Now that bin Laden has been executed, there will be no trial to examine the U.S. government's connections to the man whose murder allegedly makes the world “safer”.
Nor will there be any difficult questions about the Taliban’s offers in 2001 to turn over bin Laden to the US for trial if Washington provided evidence of his crimes.
The Bush administration wanted the “war on terror” to project US power around the globe. September 11 was an opening for US leaders.
Then-national security adviser Condoleezza Rice urged aides to speculate about “how you capitalize on these opportunities” from September 11, as she told New Yorker magazine writer Nicholas Lehmann.
While most people were still dealing with the enormity of what happened on September 11, the US political and military establishment was demanding blood.
The nearly 10 years of the “war on terror” has taken an even greater toll ― at least 1 million people are dead as a result of the US war and occupation of Iraq alone.
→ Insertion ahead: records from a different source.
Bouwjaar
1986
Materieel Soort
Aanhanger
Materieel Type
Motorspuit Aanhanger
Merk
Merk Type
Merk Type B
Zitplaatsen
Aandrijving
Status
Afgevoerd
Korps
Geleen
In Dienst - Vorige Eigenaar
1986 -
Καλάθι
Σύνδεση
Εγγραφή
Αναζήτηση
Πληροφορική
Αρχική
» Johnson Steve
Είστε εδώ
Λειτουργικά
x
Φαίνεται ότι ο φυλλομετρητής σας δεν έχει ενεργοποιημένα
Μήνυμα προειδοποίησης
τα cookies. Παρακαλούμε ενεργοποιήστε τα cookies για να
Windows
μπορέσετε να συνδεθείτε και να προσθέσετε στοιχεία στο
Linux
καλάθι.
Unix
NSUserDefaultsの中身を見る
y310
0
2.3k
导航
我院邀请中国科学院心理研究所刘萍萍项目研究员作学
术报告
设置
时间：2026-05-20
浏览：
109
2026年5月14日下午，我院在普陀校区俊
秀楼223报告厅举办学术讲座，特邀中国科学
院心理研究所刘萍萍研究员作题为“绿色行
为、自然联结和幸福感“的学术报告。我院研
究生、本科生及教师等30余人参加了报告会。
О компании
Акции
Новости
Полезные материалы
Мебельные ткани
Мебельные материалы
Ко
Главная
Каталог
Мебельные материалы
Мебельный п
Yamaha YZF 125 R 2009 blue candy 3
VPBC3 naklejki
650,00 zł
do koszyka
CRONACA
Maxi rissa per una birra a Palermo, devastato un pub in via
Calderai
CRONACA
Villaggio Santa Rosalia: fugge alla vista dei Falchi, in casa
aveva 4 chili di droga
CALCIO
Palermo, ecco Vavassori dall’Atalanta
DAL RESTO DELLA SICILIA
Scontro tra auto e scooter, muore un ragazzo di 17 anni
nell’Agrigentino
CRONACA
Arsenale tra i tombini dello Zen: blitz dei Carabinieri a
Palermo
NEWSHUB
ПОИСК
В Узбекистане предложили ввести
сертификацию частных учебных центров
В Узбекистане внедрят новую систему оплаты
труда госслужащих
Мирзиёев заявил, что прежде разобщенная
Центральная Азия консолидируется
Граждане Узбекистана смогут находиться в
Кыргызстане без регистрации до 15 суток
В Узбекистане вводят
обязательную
US military action has spread from Afghanistan to Iraq, and now to Pakistan, Libya and many more countries.
The “war on terror”, justified as the only way to stamp out bin Laden and al-Qaeda, has made the world a more violent and dangerous place.
With every bomb that falls on an Afghan wedding party or every carload of Iraqis slaughtered at a checkpoint, the world’s only superpower created more despair and bitterness toward the US and its allies ― creating the circumstances in which terrorism can thrive.
Since the beginning of this year, the Middle East has become a focal point for the world for very different reasons.
From Tunisia and Egypt in northern Africa to Bahrain in the Persian Gulf and many countries in between, masses of people have risen up against dictators and regimes that uphold the imperialist order ― some of them backed wholeheartedly by the US and others more tentatively.
Bin Laden and al-Qaeda were made irrelevant by the actions of millions of people who rebelled on the basis of mass action and solidarity, not the violence of a small minority seeking to impose its religious views.
The assassination of bin Laden will help Washington in its attempts to retake the initiative with a revitalised “war on terror”.
We need to stand up against the grisly celebrations of bin Laden's killing ― and insist, as Martin Luther King did more than 40 years ago, that the “greatest purveyor of violence in the world” is the US government.